*Exercise directions*: Gather every line from the entries below that includes "pixels".

*Extracted records*:

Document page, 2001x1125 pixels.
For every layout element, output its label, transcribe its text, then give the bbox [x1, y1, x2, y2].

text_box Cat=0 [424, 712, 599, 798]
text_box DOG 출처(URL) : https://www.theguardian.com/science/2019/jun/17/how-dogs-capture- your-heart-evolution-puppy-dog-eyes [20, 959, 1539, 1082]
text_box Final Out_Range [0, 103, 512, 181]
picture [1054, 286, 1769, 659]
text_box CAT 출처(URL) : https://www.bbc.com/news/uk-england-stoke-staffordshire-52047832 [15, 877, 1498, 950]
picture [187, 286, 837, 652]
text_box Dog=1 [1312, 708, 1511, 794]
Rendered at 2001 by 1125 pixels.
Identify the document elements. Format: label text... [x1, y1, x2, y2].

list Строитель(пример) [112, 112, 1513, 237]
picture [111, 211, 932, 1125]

--

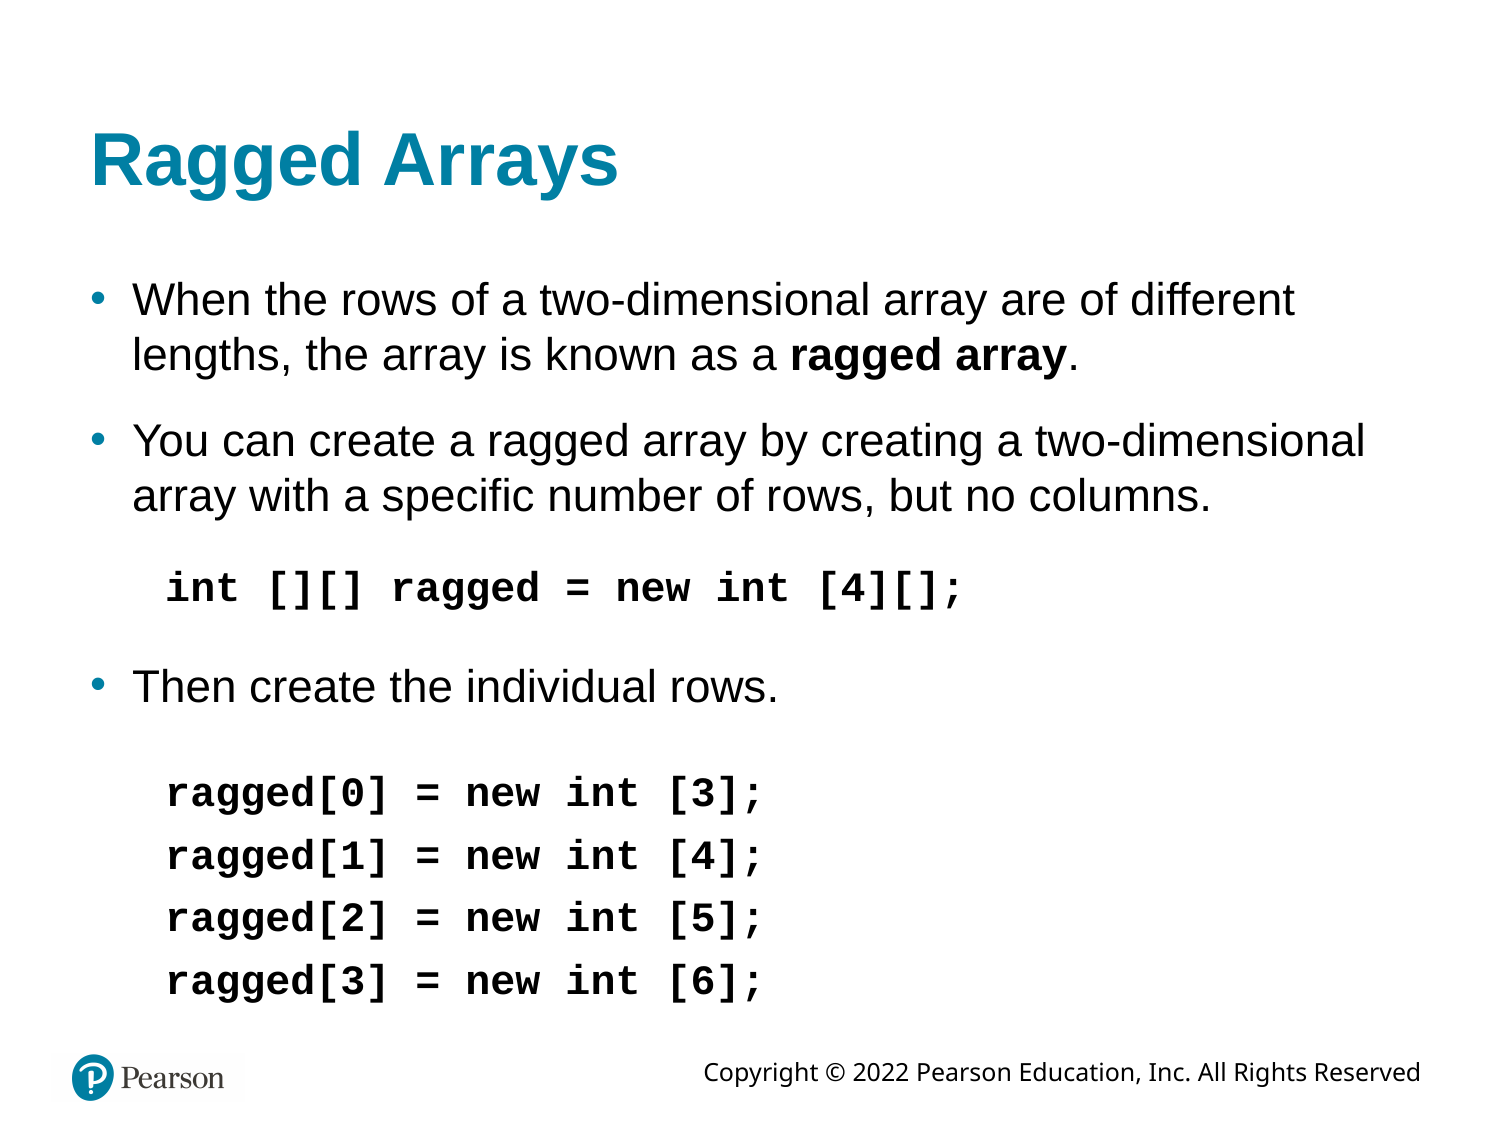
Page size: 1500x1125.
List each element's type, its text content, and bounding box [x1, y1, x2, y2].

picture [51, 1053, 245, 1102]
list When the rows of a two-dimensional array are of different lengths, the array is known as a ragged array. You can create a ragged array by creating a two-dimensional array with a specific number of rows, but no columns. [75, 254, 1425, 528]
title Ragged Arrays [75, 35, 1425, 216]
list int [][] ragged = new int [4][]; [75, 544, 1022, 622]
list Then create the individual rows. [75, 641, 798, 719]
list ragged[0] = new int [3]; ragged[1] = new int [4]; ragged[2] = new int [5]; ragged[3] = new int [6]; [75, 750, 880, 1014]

*Exercise solution*:
Document page, 2001x1125 pixels.
Rendered at 2001 by 1125 pixels.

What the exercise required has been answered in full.